A dor que senti era verdadeiramente insuportável. Como se ocupasse todo o meu peito e tirasse a minha alma. Quase não conseguia engolir, respirar, mexer-me. A dor de te ver assim era absurda, imensa, um atropelamento constante. A dor não acabava porque o amor também não. (Não imagino sequer a força, coragem e resistência que as mães com filhos doentes durante meses, anos, precisam de ter…)

Até ao momento em que começaste a chorar. A avó pegou em ti mas não acalmaste. Peguei eu e tu sossegaste. E aprendi que o pouco que eu tinha era muito.

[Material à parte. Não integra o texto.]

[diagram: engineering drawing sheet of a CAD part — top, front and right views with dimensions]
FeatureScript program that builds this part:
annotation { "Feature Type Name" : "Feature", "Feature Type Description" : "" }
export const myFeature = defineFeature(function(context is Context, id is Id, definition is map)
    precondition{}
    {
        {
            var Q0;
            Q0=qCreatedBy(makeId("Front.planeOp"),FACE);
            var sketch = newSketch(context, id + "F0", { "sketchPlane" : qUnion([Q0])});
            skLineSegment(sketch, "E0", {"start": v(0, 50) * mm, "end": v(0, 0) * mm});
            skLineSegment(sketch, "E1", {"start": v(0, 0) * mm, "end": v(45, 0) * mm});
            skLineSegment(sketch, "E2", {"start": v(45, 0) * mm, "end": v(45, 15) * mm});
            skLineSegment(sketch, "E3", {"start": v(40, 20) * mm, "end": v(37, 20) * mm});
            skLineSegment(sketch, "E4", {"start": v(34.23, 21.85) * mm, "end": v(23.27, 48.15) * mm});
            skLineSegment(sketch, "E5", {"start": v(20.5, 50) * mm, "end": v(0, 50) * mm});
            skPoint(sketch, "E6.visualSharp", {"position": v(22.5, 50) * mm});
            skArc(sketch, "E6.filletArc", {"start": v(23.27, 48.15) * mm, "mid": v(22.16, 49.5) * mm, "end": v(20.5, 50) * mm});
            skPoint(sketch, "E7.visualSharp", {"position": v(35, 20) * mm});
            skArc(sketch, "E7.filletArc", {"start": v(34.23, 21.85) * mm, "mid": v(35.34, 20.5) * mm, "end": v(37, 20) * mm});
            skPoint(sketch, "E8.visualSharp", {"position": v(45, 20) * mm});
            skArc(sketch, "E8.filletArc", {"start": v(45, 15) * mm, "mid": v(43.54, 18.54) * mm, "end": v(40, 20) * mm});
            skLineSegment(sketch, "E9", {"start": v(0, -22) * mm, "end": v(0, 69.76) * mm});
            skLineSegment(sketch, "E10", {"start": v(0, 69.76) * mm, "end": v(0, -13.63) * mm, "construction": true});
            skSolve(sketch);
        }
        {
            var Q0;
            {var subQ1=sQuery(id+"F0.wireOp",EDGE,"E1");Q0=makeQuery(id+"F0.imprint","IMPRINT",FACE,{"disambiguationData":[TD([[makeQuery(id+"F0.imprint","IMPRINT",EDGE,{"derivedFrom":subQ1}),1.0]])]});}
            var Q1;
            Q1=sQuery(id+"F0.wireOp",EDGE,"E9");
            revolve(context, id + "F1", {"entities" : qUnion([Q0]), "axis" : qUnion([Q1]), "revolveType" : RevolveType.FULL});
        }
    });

Foi nestes momentos que compreendi verdadeiramente a necessidade de acreditarmos em algo maior do que nós.

Mas já passou um ano. E decidi que seria de celebração o dia de ontem. E foi. E hoje também.

Já passou um ano! Fomos ver o farol, como te prometi que o faríamos depois de teres ficado tão deslumbrada com o desenho do farol que havia na parede da sala de observação. E veremos muitos mais. Mesmo no escuro há sempre uma luz à nossa espera.